If we continue to focus on improving Harness now, the accuracy of task completion might increase further, but the cost would become increasingly high.
My current workflow typically involves about 30 minutes of interviewing, followed by 1–2 hours of execution. Completing one round of work takes about 2 hours.
Upon reflection, I realized that I don't necessarily need to scrutinize the specifications so meticulously. This could save me a lot of time during interviews. Often, I can simply follow the AI's recommended direction with a series of "yes, yes, yes."
I can actually let the AI naturally develop these details instead of forcing them into it.
Why do I feel the need to review? It's still the fear of the AI going off track. My time is limited, and I can't afford a day of poor progress.

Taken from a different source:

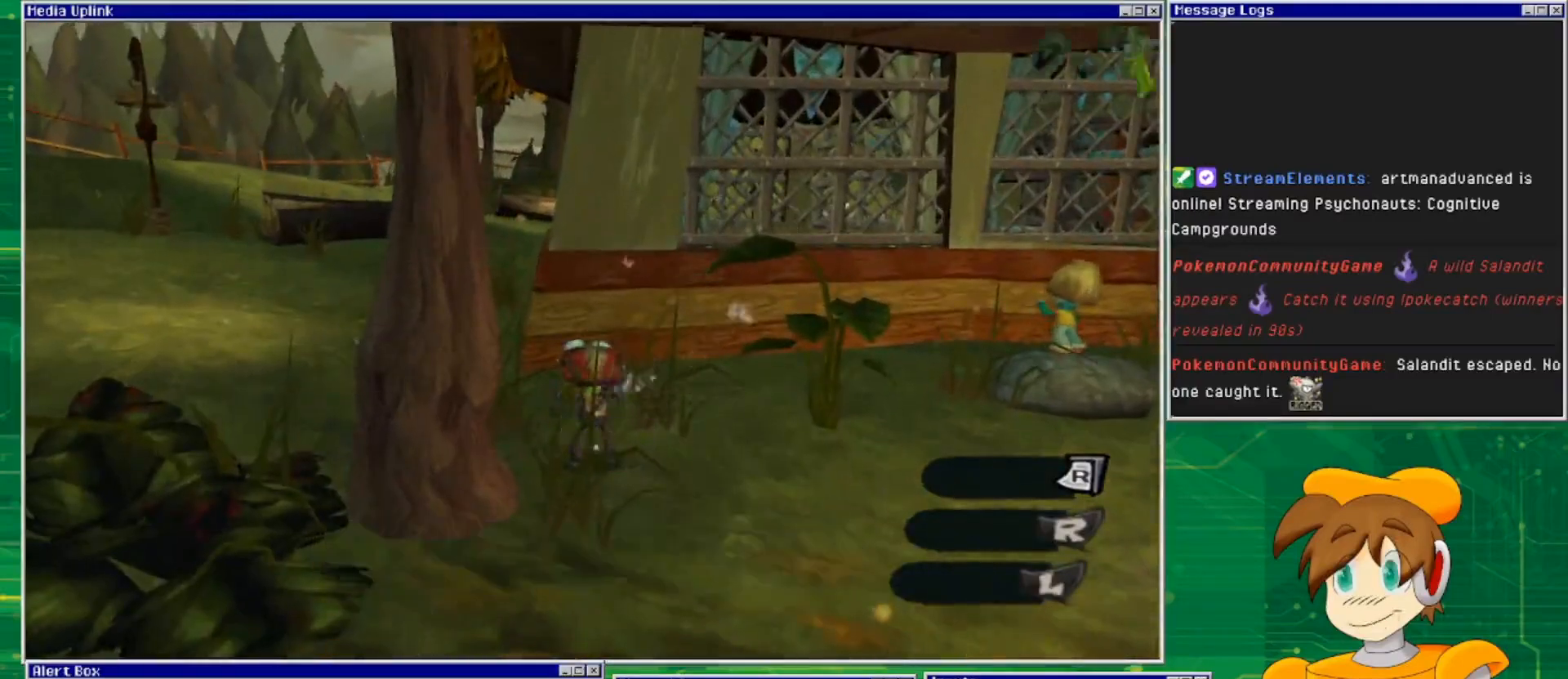
{"buttons": ["TRIANGLE"], "left_stick": "center", "right_stick": "center", "events": []}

If every time I propose a direction, after a few minutes of "yes, yes, yes," and then a few more minutes later, everything is done, then there would be no need for me to review at all. In that case, it would be better to let the AI grow naturally.
Therefore, I believe that Harness is no longer the main issue. Iteration speed is now the primary problem. Given that AI tokens are still relatively cheap, economic cost is not a concern for now.

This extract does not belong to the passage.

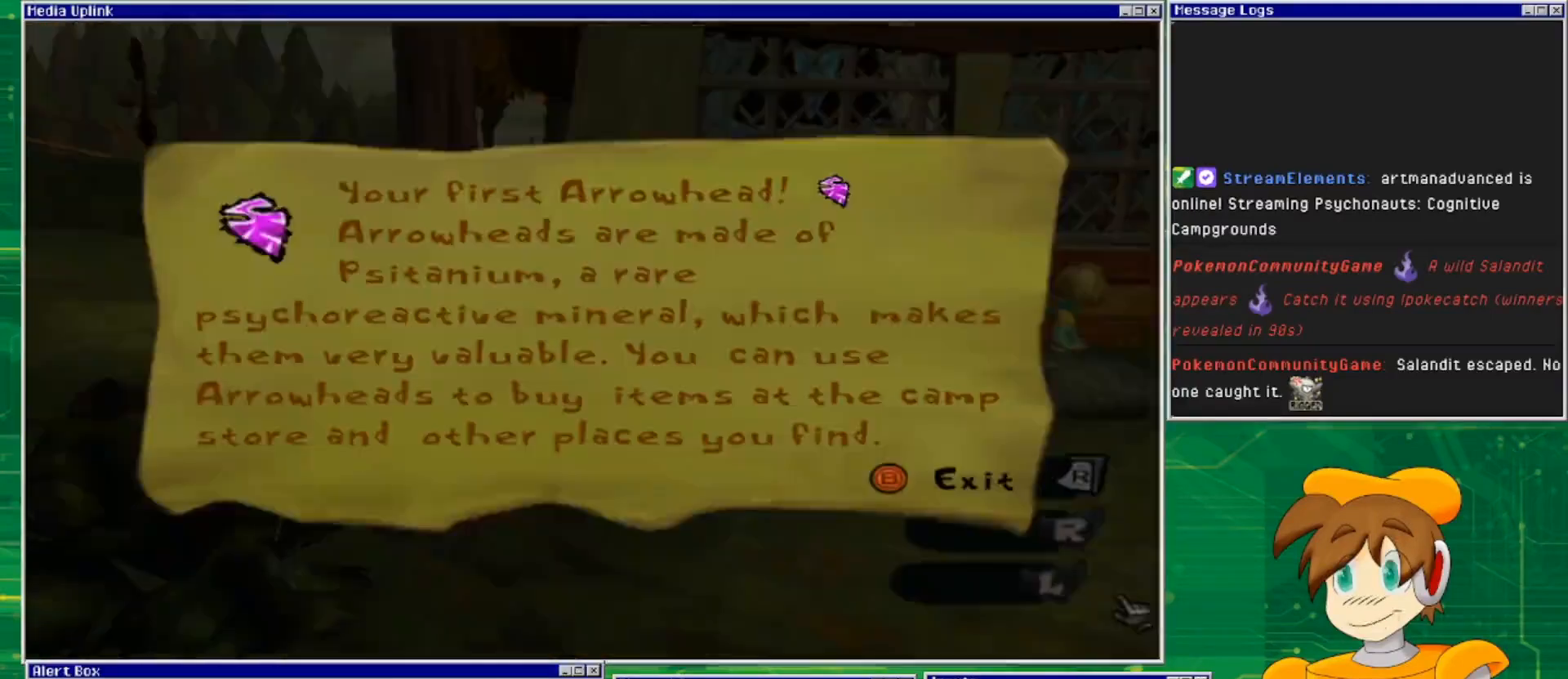
{"buttons": [], "left_stick": "center", "right_stick": "center", "events": [[100, "TRIANGLE", "up"]]}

I think a project should start from its initial commit, growing linearly from the origin/main ref through continuous PRs.
An OpenCode session can start from any origin/main point. Based on the task context, it can create a new worktree, execute the task, run integration tests, submit a PR upon completion, resolve conflicts, merge into origin/main, and clean up the worktree.
This task is already being handled quite well.
We might as well treat this task as a basic unit of orchestration.
We need to break down tasks and establish dependency management, building a task graph where each task can be bound to an OpenCode session for execution.
Tasks can be conceptually categorized as non-blocking or blocking based on dependencies, though this classification is purely conceptual. We can never be 100% certain about the dependency relationship between two tasks.
In practice, all tasks can be executed in parallel, but some tasks are better executed after others are completed. This judgment is also left to the AI (and thus won't be 100% accurate).
Even some tasks that appear to be blocked can actually be broken down into smaller subtasks for parallel execution. Some of these subtasks may be blocking, while others are non-blocking—all determined by the AI.
A typical example is a comprehensive feature development task involving frontend, backend, and interface design. It can be broken down into three subtasks: frontend development, backend development, and interface design. Frontend and backend development can proceed in parallel, but both depend on the completion of interface design. Therefore, interface design is a non-blocking task, while frontend and backend development are blocking tasks.
Another perspective is that incorrectly advancing a task that should be blocked is unacceptable in traditional scheduling but acceptable in AI scheduling. Just like a human, the AI can standby on that task, waiting for all dependent tasks to complete.
During task execution, the AI can also check whether the environment meets the execution conditions. If not, it can create a prerequisite task to modify the environment until the conditions are satisfied before proceeding.
Therefore, rather than topological sorting being the core of scheduling, it is merely a heuristic tool. If you have an unlimited number of AI tokens, you could fork countless worktrees, each busily spanning different tasks, and the AI would make its own judgments.